The beautiful Mabuda homestead
Sunday the 6th: We wake up to a rosy sky and take an early morning walk to a view point over the Mkuzi River. On our way back, we visit the Reid’s country neighbour who works at the hospital. He proudly shows us the new rondavel he is building. Back at Edwaleni the neighbour visits us to share cool drink and home baked scones that we all enjoy on the stoep and experience real Ubuntu. When I unpack my bike, the back tyre shows a huge bubble. That happens when you forget to let down the tyre pressure when you fly! Midday we travel back to the N2 and on to the Swazi border, busy with Sunday afternoon cross border traffic. Travelling from Big Bend to Siteki, the challenge was to avoid as many of the numerous potholes as possible. Little boys along the road fill up the potholes and ask for a contribution. From close to Siteki we follow the road signs to Mabuda just outside Siteki.We arrive just in time for the Pons’s to take us on a walk on their farm. Maryke and Gareth arrive just in time to joiun us on the walk. That evening after supper we also sit around the huge family table. Danny presents us with the logistics plan neatly set out on flip charts. The logistics for the ride and especially the back-up vehicles proves to be quite a tricky exercise but with everyone contributing a provisional plan is agreed on. 

The start

Saturday the 5th of July 2014

The idea of the Lubombo Transfrontier mountain bike route started at the Rural Health 
conference in 2013 at St Lucia, KZN when Steve, myself, Maryke ( a physio at Manguzi hospital) and Jono started talking. The proposed MTB route was to cycle from Swaziland all along the Lubombo mountain range across the border into northern KZN in SA. Jono and Helen Pons lives in Siteki on Mabuda farm on the Lubombo mountain range in the Swaziland. Steve and Janet Reid worked for ten years at Bethesda Hospital in Ubombo in KwaZuluNatal also on the Lubombos. Jono is part of the Lubombo Transfrontier Conservancy initiative. The Lubombo Mountains are shared by Swaziland, Mozambique and South Africa along a narrow range about 800km in length with an average elevation of 600 meters. The region is a recognized global biodiversity hotspot.

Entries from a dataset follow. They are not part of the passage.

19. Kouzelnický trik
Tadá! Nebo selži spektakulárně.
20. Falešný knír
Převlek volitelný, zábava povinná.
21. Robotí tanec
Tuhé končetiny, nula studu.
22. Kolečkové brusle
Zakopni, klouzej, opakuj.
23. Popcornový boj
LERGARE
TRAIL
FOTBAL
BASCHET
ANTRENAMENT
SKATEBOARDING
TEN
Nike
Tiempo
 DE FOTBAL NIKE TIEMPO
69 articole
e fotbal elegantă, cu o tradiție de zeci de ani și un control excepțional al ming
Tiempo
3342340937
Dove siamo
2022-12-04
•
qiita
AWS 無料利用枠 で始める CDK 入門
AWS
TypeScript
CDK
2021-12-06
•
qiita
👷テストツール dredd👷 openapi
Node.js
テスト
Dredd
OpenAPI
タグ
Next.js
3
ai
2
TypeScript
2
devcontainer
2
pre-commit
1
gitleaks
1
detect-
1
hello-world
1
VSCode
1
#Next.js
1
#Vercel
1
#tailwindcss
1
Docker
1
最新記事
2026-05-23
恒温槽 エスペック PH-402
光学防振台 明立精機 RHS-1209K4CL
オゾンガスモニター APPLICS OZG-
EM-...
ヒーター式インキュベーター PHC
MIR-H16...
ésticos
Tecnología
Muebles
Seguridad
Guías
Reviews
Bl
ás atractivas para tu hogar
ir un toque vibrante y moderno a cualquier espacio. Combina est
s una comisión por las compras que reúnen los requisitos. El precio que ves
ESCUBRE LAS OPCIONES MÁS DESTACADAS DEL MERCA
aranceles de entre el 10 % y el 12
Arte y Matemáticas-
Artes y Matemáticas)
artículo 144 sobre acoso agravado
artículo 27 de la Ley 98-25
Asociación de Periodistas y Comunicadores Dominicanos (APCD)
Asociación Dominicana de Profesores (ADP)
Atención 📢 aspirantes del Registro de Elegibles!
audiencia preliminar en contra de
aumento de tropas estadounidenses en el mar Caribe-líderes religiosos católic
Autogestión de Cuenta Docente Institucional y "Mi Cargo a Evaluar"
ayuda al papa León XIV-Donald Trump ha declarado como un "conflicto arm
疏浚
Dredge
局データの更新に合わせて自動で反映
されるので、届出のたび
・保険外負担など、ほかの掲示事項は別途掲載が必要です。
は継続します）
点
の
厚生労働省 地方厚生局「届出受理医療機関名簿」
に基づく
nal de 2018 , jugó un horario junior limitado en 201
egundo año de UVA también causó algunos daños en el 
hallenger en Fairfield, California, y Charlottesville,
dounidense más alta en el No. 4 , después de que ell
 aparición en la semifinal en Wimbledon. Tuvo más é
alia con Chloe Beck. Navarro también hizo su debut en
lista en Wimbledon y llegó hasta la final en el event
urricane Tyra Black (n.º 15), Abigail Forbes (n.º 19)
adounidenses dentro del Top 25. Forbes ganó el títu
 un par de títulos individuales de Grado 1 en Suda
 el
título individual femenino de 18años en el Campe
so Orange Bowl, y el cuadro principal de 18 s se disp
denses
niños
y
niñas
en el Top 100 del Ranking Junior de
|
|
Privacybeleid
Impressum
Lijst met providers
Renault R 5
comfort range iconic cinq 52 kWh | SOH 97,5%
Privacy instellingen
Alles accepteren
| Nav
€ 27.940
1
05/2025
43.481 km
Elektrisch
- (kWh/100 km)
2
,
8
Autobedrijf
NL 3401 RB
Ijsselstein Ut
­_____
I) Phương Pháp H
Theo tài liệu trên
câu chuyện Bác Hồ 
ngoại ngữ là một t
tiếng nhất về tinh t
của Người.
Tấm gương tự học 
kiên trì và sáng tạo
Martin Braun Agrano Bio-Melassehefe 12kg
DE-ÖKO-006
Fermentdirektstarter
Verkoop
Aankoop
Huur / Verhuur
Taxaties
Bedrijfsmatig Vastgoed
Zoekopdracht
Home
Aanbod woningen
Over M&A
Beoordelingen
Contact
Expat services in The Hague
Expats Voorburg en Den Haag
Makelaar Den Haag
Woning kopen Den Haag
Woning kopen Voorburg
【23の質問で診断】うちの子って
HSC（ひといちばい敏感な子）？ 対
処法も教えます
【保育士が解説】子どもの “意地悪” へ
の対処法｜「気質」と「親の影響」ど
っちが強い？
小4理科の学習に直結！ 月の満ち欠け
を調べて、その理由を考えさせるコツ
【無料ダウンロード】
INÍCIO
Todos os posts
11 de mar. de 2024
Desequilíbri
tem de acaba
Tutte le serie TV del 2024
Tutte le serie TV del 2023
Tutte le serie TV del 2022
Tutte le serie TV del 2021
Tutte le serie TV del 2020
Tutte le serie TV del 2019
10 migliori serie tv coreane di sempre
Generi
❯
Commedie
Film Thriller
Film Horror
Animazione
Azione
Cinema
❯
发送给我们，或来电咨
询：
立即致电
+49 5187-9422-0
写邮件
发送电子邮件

Steve, Janet and I left Cape Town by plane Saturday morning with our bikes to Durban where we rented a 4x4 double cab. We planned to spend the night at Edwaleni, the Reid's house on the Lubombo near Ubombo. On the way we stopped to stock up on food for the trip at Ballito. At Mkuze we turned off the N2 on the mountain pass that takes us onto the Lubombo mountains to Ubombo and then another 4kms to Edwaleni ( on the rock) just in time to enjoy the beautiful view from the mountain over the Makhatini flats with the Mkuze river snaking through the Lubombo mountain.